21° Rapporto dell’Osservatorio sulle migrazioni a Roma e nel Lazio

Pressenza - Tuesday, May 26, 2026

Disagio abitativo, ostacoli alle cure sanitarie e diritto d’asilo in agonia: la ricerca evidenzia il peggioramento delle condizioni per alcune fasce della popolazione straniera, in particolare nella Capitale.

Si aggravano gravi forme di emarginazione tra alcuni gruppi di immigrati e aumentano ritardi, inadempienze, illeciti amministrativi e disfunzioni del sistema che ordinariamente affliggevano già la popolazione immigrata.

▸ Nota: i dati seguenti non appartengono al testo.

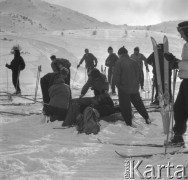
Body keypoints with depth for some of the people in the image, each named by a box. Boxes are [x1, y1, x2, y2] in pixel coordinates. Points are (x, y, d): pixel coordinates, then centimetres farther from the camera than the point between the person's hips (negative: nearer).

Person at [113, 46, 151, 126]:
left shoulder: (119, 63, -14)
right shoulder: (134, 62, 1)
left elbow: (116, 76, -15)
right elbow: (138, 74, 8)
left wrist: (118, 85, 0)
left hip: (124, 88, -5)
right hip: (134, 88, 5)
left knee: (125, 106, 7)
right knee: (138, 103, 20)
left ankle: (129, 123, 11)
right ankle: (147, 118, 22)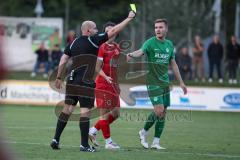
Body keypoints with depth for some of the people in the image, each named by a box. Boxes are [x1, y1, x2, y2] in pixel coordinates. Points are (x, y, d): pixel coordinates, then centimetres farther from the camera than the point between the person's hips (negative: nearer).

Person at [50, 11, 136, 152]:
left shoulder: (73, 43, 12)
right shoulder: (93, 40, -5)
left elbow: (63, 62, 9)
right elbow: (114, 31, -4)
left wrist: (59, 78, 17)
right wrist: (130, 18, 3)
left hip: (72, 81, 7)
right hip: (85, 83, -7)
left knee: (67, 109, 11)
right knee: (85, 111, -4)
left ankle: (56, 140, 10)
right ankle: (84, 145, -5)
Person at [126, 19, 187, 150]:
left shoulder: (169, 44, 9)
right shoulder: (150, 42, -8)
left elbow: (173, 64, 18)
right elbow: (141, 51, -28)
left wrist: (181, 82, 19)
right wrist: (132, 55, -51)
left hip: (165, 83, 6)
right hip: (153, 83, -6)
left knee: (163, 113, 4)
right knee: (159, 110, -15)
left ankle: (156, 142, 11)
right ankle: (144, 132, 9)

Sono i temi di cui si occupano ben 13 capitoli del 21° Rapporto dell’“Osservatorio sulle migrazioni a Roma e nel Lazio”, a cura del Centro Studi e Ricerche IDOS e dell’Istituto di Studi Politici “S. Pio V”, che sarà presentato mercoledì 24 giugno, alle ore 16.00, presso il Teatro Rossini di Roma.

Il Rapporto, sostenuto anche dal Csv Lazio e dalle sedi regionali Anolf, Cgil e Cisl, aggiorna i dati statistici sulla popolazione straniera regolarmente presente nel Lazio e nelle sue province analizzando i principali archivi su residenti, soggiornanti, richiedenti asilo e sistema di accoglienza regionale, donne, minori stranieri non accompagnati, alunni e alunne nelle scuole, lavoratori e lavoratrici dipendenti e autonomi e tanto altro.

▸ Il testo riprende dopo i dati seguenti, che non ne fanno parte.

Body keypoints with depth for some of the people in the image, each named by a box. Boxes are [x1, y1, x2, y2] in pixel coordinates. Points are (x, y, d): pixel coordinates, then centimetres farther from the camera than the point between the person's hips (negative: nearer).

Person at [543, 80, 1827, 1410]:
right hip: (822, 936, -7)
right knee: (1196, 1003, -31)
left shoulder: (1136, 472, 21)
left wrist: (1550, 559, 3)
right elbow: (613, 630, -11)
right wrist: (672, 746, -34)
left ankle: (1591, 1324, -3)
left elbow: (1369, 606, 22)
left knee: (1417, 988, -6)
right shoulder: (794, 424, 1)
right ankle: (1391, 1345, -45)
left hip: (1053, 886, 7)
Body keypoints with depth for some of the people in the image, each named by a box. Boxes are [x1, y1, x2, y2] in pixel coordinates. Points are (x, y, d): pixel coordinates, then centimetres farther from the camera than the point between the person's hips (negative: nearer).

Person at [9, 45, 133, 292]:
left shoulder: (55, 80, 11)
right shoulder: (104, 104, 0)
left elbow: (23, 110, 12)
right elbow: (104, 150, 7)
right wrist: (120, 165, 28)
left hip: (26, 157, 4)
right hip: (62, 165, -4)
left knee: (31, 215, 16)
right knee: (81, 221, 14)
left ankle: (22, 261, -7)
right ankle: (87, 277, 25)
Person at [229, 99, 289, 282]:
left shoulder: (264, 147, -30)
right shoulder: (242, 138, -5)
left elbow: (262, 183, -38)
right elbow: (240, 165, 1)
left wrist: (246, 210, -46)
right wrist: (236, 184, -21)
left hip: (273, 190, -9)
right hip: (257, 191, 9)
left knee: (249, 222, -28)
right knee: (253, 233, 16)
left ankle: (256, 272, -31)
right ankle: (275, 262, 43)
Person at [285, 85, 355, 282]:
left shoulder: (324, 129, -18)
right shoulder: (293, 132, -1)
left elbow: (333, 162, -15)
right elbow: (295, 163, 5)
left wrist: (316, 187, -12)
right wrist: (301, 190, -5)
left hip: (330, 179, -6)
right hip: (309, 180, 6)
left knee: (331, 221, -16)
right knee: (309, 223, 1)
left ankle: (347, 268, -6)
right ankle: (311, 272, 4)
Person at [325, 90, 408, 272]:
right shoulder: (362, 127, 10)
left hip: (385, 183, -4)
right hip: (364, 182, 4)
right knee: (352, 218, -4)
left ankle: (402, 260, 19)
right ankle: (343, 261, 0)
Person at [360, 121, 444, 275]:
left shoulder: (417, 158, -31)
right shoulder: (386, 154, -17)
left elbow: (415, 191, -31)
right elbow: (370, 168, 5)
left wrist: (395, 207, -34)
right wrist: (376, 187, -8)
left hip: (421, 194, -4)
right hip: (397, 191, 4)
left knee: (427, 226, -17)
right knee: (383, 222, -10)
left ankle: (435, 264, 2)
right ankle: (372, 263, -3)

Ma sono appunto quei 13 capitoli di denuncia a segnare l’attualità di questa edizione.

Riguardano in particolare l’acuirsi della marginalità abitativa, cui sono dedicati 3 capitoli; gli ostacoli alle cure sanitarie nelle periferie più svantaggiate e in alcuni contesti marginalizzati (Bastogi, Ostia, Roma Tiburtina); l’invisibilità giuridica e sociale che ancora colpisce parte della popolazione rom; le prassi illegittime della questura di Roma durante la domanda di protezione internazionale e il diritto d’asilo in agonia; un sistema di accoglienza ordinariamente gestito come filiera dell’emergenza; lo sfruttamento del lavoro domiciliare delle donne immigrate che, una volte anziane, scoprono di avere diritto a pensioni miserevoli a causa di carriere lavorative saltuarie e non sempre contrattualizzate; il mancato accesso dei detenuti stranieri alle misure alternative.

Crescono però anche le esperienze di partecipazione, cittadinanza attiva e sostegno ai migranti nell’area metropolitana come nelle altre province del Lazio, il cui protagonismo ormai non è da meno di quello romano, anche nel numero di capitoli che compongono la sezione dedicata all’immigrazione in tutta la regione.

Di questo e tanto altro si parlerà nella presentazione del 24 giugno, che offrirà come sempre un’opportunità di riflessione critica e propositiva sulle politiche per la popolazione immigrata del territorio e per tutta la cittadinanza che lo abita.

A tutti i partecipanti sarà data copia gratuita del Rapporto e sarà predisposta una scheda di sintesi scaricabile dal sito di Idos.